**Available data:**

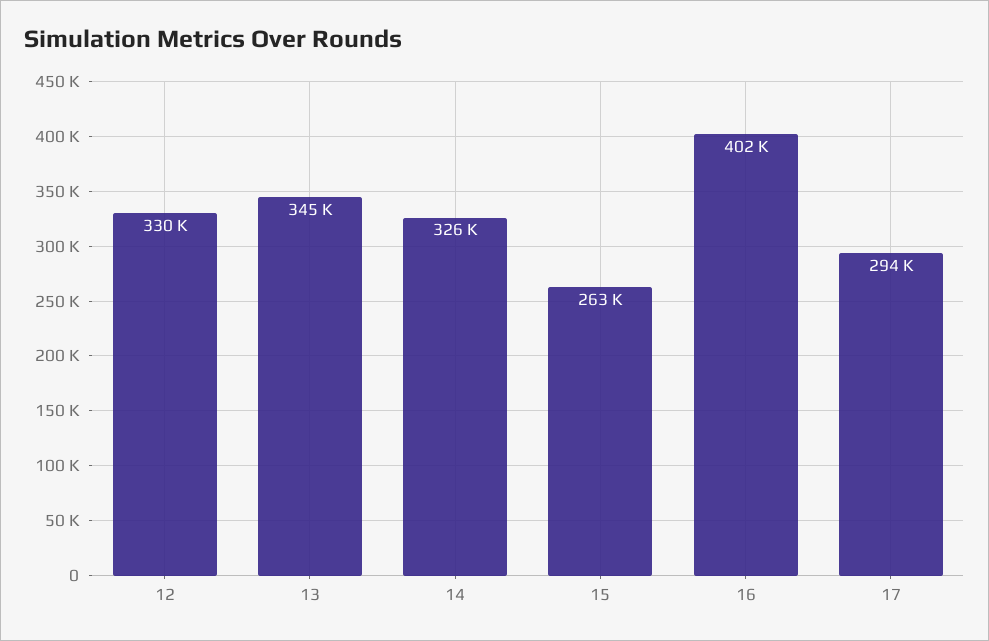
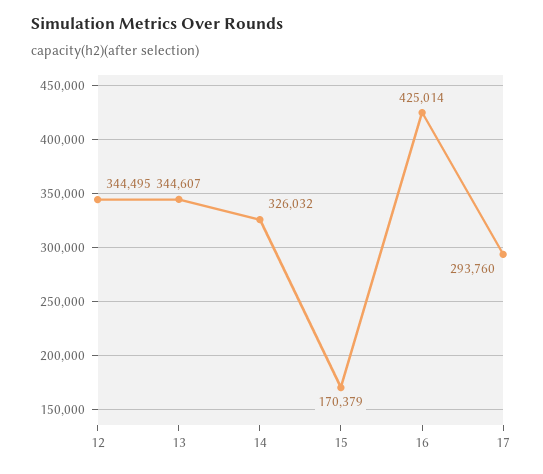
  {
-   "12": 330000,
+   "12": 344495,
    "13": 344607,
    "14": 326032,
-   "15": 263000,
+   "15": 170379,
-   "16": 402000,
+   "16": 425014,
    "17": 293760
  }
---
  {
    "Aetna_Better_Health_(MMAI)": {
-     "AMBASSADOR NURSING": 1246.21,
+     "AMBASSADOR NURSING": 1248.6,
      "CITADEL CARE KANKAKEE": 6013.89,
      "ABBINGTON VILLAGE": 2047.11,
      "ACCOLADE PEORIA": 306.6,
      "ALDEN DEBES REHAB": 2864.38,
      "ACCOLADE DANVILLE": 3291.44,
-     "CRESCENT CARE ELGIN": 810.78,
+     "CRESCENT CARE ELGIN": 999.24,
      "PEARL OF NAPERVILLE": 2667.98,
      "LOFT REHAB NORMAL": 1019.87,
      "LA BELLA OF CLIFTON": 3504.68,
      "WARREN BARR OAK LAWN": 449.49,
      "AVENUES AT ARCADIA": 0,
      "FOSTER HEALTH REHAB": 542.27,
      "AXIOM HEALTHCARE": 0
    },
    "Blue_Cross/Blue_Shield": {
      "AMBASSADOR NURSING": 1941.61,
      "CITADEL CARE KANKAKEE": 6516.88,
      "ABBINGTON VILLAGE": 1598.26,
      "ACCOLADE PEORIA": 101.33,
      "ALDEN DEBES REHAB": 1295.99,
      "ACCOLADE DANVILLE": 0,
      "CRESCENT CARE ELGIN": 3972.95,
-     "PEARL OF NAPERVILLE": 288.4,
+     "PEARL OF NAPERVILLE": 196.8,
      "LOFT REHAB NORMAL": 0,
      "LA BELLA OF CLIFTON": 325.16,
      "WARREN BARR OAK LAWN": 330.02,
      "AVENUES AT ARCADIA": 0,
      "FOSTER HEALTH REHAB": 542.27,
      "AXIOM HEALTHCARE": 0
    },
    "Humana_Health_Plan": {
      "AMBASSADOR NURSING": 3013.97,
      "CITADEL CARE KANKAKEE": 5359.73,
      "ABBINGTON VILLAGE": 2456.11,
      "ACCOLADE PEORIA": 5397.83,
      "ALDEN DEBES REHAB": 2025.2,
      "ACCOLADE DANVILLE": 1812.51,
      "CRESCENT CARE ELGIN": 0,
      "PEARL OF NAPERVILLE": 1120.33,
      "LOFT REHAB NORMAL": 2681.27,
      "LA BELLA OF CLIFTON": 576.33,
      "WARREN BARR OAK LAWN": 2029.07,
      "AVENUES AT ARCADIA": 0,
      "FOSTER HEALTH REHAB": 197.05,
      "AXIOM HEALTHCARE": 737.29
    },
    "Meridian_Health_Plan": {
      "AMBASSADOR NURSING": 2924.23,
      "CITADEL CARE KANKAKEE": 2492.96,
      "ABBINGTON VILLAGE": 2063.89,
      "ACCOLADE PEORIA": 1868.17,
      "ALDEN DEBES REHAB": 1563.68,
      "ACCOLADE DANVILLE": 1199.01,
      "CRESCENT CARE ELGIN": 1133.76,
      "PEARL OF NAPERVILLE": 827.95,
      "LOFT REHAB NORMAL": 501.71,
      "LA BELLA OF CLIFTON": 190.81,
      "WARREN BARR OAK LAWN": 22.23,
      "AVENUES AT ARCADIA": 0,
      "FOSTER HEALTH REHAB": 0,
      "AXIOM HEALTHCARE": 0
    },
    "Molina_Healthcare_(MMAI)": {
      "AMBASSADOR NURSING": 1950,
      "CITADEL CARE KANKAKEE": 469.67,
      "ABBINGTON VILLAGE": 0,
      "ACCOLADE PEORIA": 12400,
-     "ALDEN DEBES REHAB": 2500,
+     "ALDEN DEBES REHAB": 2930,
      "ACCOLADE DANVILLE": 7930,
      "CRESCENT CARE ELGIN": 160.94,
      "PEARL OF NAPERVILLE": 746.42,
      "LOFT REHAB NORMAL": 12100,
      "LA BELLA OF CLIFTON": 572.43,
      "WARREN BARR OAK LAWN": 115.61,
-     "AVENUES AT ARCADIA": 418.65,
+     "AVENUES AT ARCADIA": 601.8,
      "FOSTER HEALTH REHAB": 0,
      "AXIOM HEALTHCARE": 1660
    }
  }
...
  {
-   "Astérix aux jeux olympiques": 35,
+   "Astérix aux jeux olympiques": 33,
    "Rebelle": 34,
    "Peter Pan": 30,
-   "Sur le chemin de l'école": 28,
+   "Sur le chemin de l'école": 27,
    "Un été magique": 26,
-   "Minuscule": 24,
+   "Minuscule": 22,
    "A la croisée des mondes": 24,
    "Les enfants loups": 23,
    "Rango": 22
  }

**Task to complete:** In how many lines of the records does the string "CRESCENT" occur? Answer with the number alone.

**Solution for this problem:** 6